» Source document
------------------------------------------------------------
I remember passing a running deer. Then I saw a hawk diving out of the sky after a helpless tiny forest creature. I leaped up and grabbed his talons. The hawk tried to fly away but my weight held him down. But he did give me enough lift to run across the surface of a pond like a skipping stone. Then I let the hawk go and I fell on my back at the bottom of a hill. As I lay there trying to catch my breath I noticed that a giant boulder was perched precariously on the edge of the hill above me. Then it started to roll down, straight at me. I rolled frantically to my left, because there was a tree to my right, and just barely got out the way. I looked up to the top of the hill and saw another bear who, if I didn’t know better, was talking on a phone. Naturally, I had to wonder if the cave bear had called the hill bear and they were colluding to fashion my demise.

Impossible I thought. But I wasn’t sticking around to find out. I ran. Well, I wanted to. But I didn’t get far before I hit some swampy marshland and started sinking like I was in quicksand. I knew that quicksand is not found in the forest, but usually by the sea, and you won’t really sink past your chest in quicksand since you are not as dense as quicksand. But you can get stuck if you don’t know how to get out. And if you are at the sea and the tide comes in you might drown. Fortunately, I do know how to get out of quicksand, and this wasn’t the ocean, so I wasn’t worried about that. But this wasn’t quicksand. It was mucky marshland and I was sinking in the gooey stuff. Then all of a sudden a stick hit me in the head. I turned and saw about 50 chipmunks holding onto the stick. I grabbed the stick and they started pulling me out.
------------------------------------------------------------
» Dataset entries
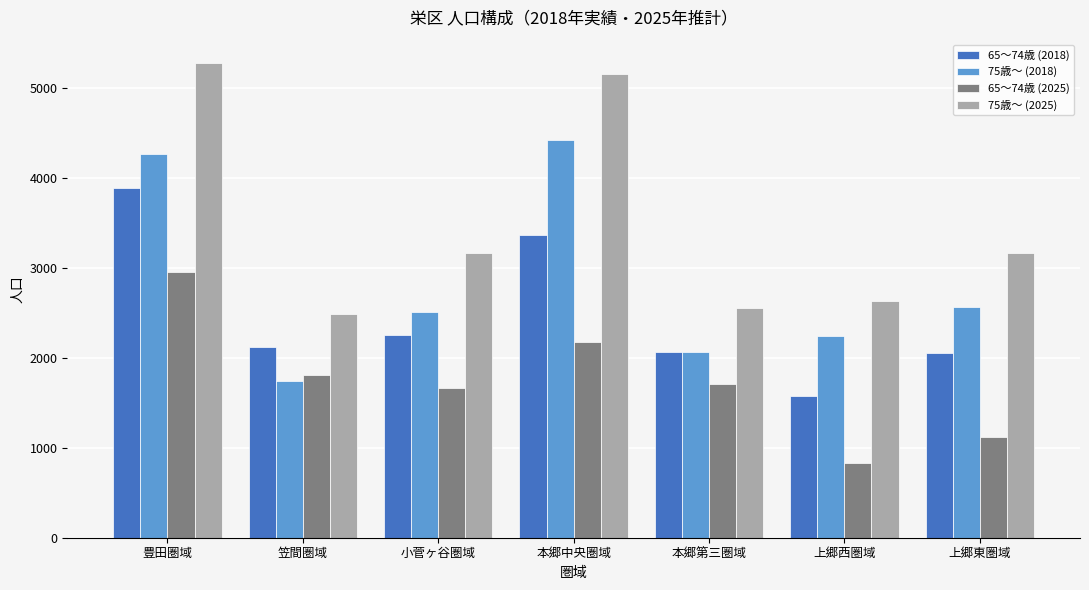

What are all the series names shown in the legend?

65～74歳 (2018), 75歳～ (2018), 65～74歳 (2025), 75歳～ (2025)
------------------------------------------------------------
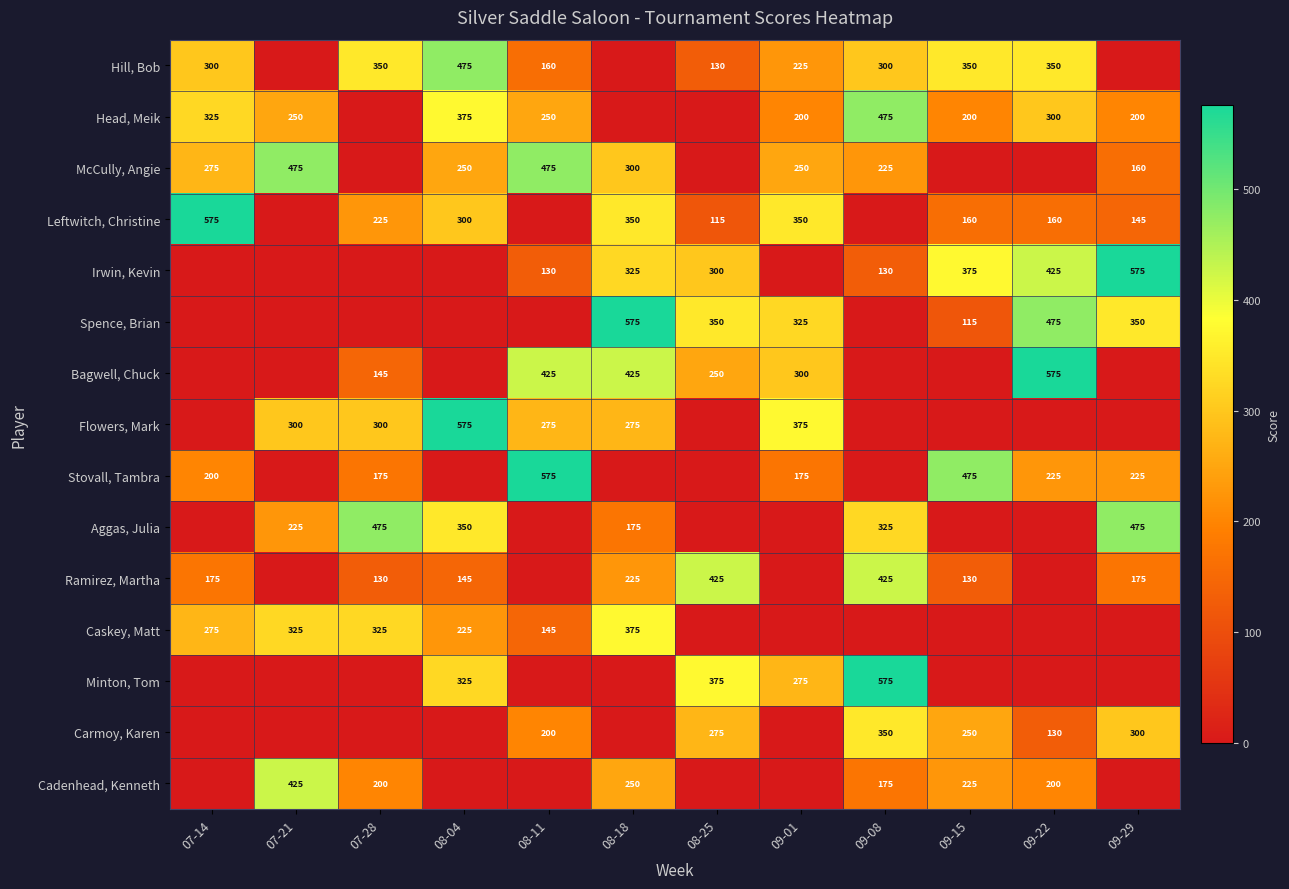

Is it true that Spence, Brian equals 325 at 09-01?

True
------------------------------------------------------------
» To do
a) In the story about the chase through the forest, why did the narrator roll to the left when the boulder came down the hill?
b) Write the next part of the forest chase story, starting after its last sentence.
The records have nothing to do with what you're asked to do here.

» Answers to this exercise
a) Because there was a tree to the narrator's right.

b)
Once I got out. I asked the chipmunks why they helped me. Which was foolish. I don’t speak Chipmunk. But if I had to guess, it would be because in my panic to escape the bear I grabbed the hawk who was probably diving for one the chipmunks. And the whole chipmunk community came out to thank me for sparing one of their own by rescuing me from the muck. I gave them some Starbursts that I had in my pocket. They liked that.

After that, I decided to go back home to my man cave and watch the Olympics with my buddies. I told them what happened in the woods but they didn’t believe me. Then a week later I got a thank you card from Chip Munk. They still say I made up the story. So I decided to post it on Facebook where people aren’t so skeptical.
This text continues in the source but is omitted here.